* Texto facilitado *
───

A estas alturas, todo el mundo sabe que lo que está en juego el 23J tiene un alcance completamente distinto del que suelen tener unas elecciones generales: un alcance que tiene que ver con el riesgo cierto de que, formando parte del bloque conservador, la ultraderecha llegue al gobierno del Estado, pero también con un contexto mundial marcado por el avance imparable de la crisis climática.

Dos bloques. Dos mundos

En el bloque progresista, tenemos un partido -el PSOE-, que solo en función de la alianza que tuvo que establecer con Podemos ha recuperado su alma socialdemócrata y ha llevado adelante políticas de claro contenido social. Junto a él, tenemos una nueva coalición -Sumar- surgida para aglutinar lo que queda tanto de Podemos como de otras formaciones de izquierdas a las que, en su momento, aquel vino a sustituir. Sabemos muy bien hasta qué punto las crisis forman parte de la izquierda.

───

* Conjunto de filas *
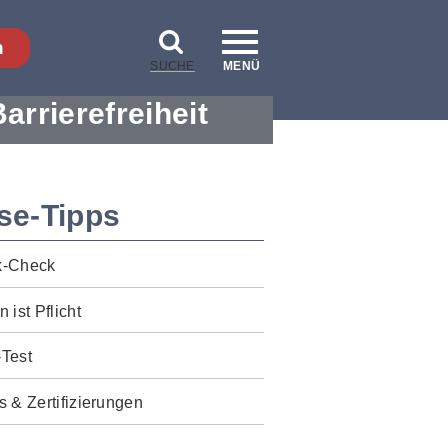
n
SUCHE
MENÜ
Barrierefreiheit
se-Tipps
k-Check
n ist Pflicht
-Test
s & Zertifizierungen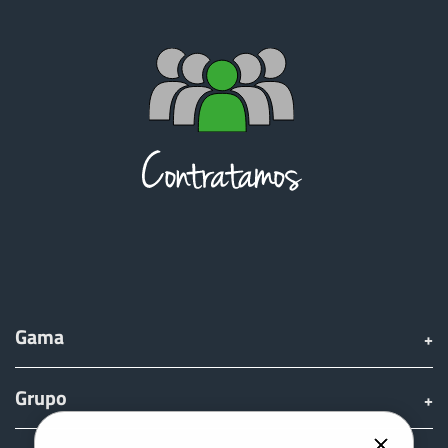
Gama
Grupo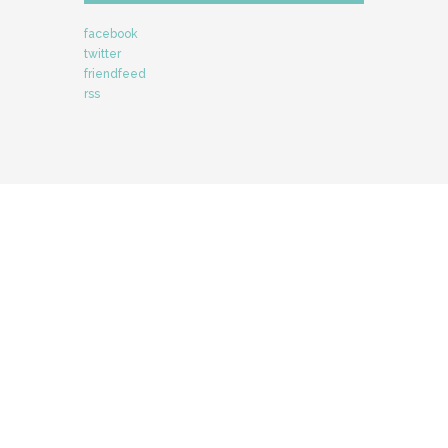
facebook
twitter
friendfeed
rss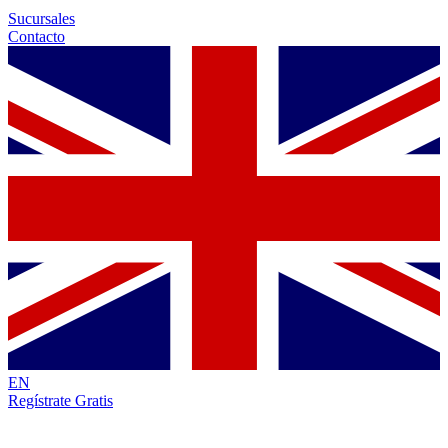
Sucursales
Contacto
EN
Regístrate Gratis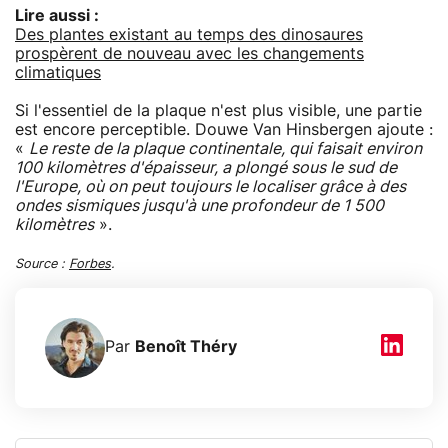
Lire aussi :
Des plantes existant au temps des dinosaures
prospèrent de nouveau avec les changements
climatiques
Si l'essentiel de la plaque n'est plus visible, une partie
est encore perceptible. Douwe Van Hinsbergen ajoute :
«
Le reste de la plaque continentale, qui faisait environ
100 kilomètres d'épaisseur, a plongé sous le sud de
l'Europe, où on peut toujours le localiser grâce à des
ondes sismiques jusqu'à une profondeur de 1 500
kilomètres
».
Source :
Forbes
.
Par
Benoît Théry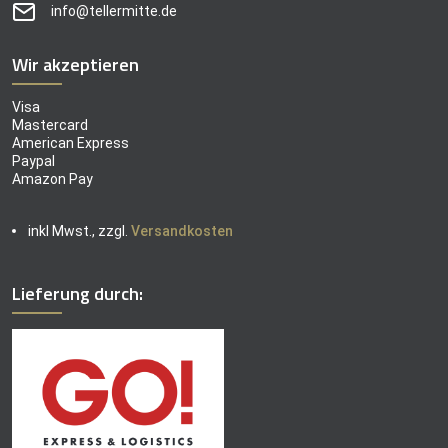
info@tellermitte.de
Wir akzeptieren
Visa
Mastercard
American Express
Paypal
Amazon Pay
inkl Mwst., zzgl.
Versandkosten
Lieferung durch: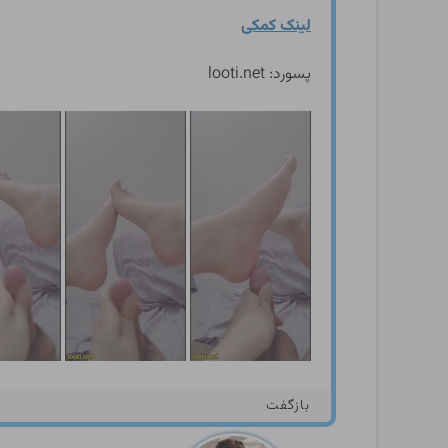
لینک کمکی
پسورد: looti.net
بازگفت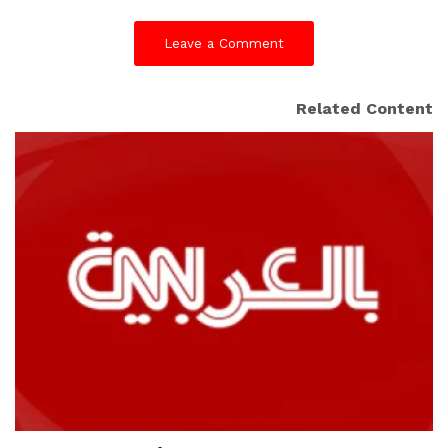
Leave a Comment
Related Content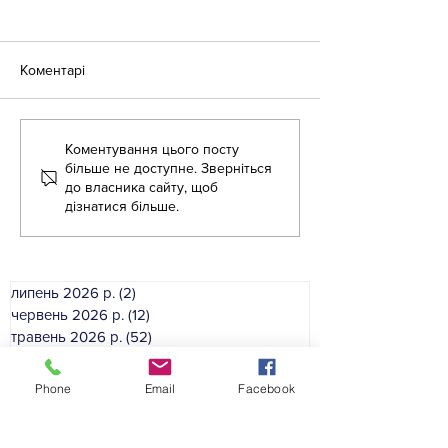
Коментарі
Коментування цього посту
«Крок за кроком:
Літня школа дл
більше не доступне. Зверніться
англійська для освітян»
вихователів ЗД
до власника сайту, щоб
дізнатися більше.
липень 2026 р.
(2)
2 пости
червень 2026 р.
(12)
12 постів
травень 2026 р.
(52)
52 пости
квітень 2026 р.
(41)
41 пост
березень 2026 р.
(33)
33 пости
Phone
Email
Facebook
лютий 2026 р.
(46)
46 постів
січень 2026 р.
(35)
35 постів
грудень 2025 р.
(39)
39 постів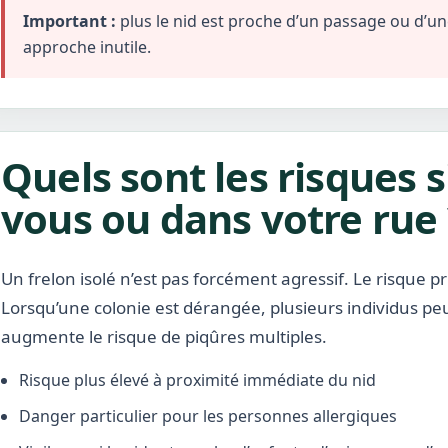
Important :
plus le nid est proche d’un passage ou d’une 
approche inutile.
Quels sont les risques s
vous ou dans votre rue 
Un frelon isolé n’est pas forcément agressif. Le risque pr
Lorsqu’une colonie est dérangée, plusieurs individus pe
augmente le risque de piqûres multiples.
Risque plus élevé à proximité immédiate du nid
Danger particulier pour les personnes allergiques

───

¿Puedes devolver íntegro y sin ningún cambio el texto facilitado sobre las elecciones del 23J?

A estas alturas, todo el mundo sabe que lo que está en juego el 23J tiene un alcance completamente distinto del que suelen tener unas elecciones generales: un alcance que tiene que ver con el riesgo cierto de que, formando parte del bloque conservador, la ultraderecha llegue al gobierno del Estado, pero también con un contexto mundial marcado por el avance imparable de la crisis climática.

Dos bloques. Dos mundos

En el bloque progresista, tenemos un partido -el PSOE-, que solo en función de la alianza que tuvo que establecer con Podemos ha recuperado su alma socialdemócrata y ha llevado adelante políticas de claro contenido social. Junto a él, tenemos una nueva coalición -Sumar- surgida para aglutinar lo que queda tanto de Podemos como de otras formaciones de izquierdas a las que, en su momento, aquel vino a sustituir. Sabemos muy bien hasta qué punto las crisis forman parte de la izquierda.